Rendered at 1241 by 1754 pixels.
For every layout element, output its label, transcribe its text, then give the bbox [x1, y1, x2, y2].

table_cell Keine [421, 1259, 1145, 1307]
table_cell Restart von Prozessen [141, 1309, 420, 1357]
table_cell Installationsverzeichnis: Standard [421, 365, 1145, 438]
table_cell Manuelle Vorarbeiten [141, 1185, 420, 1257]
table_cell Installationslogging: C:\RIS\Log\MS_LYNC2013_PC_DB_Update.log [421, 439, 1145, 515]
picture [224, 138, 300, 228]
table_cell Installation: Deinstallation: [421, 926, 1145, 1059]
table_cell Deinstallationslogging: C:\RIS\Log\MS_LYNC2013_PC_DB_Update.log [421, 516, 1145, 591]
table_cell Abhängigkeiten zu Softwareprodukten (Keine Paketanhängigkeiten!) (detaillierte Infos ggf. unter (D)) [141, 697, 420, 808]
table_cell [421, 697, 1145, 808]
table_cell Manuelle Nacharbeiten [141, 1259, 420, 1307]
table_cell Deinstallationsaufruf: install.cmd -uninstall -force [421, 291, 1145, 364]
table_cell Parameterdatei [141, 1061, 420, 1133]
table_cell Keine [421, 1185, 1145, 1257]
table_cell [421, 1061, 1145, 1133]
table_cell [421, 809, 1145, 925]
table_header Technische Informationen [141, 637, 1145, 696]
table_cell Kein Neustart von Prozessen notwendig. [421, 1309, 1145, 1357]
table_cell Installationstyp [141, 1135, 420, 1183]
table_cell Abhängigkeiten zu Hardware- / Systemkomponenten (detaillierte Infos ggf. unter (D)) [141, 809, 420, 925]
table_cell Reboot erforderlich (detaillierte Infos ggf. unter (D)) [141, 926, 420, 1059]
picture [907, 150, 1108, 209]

......

If a line in the entries above holds the word "Abhängigkeiten", count it; then report the total alone.

== TASK RESULT ==
2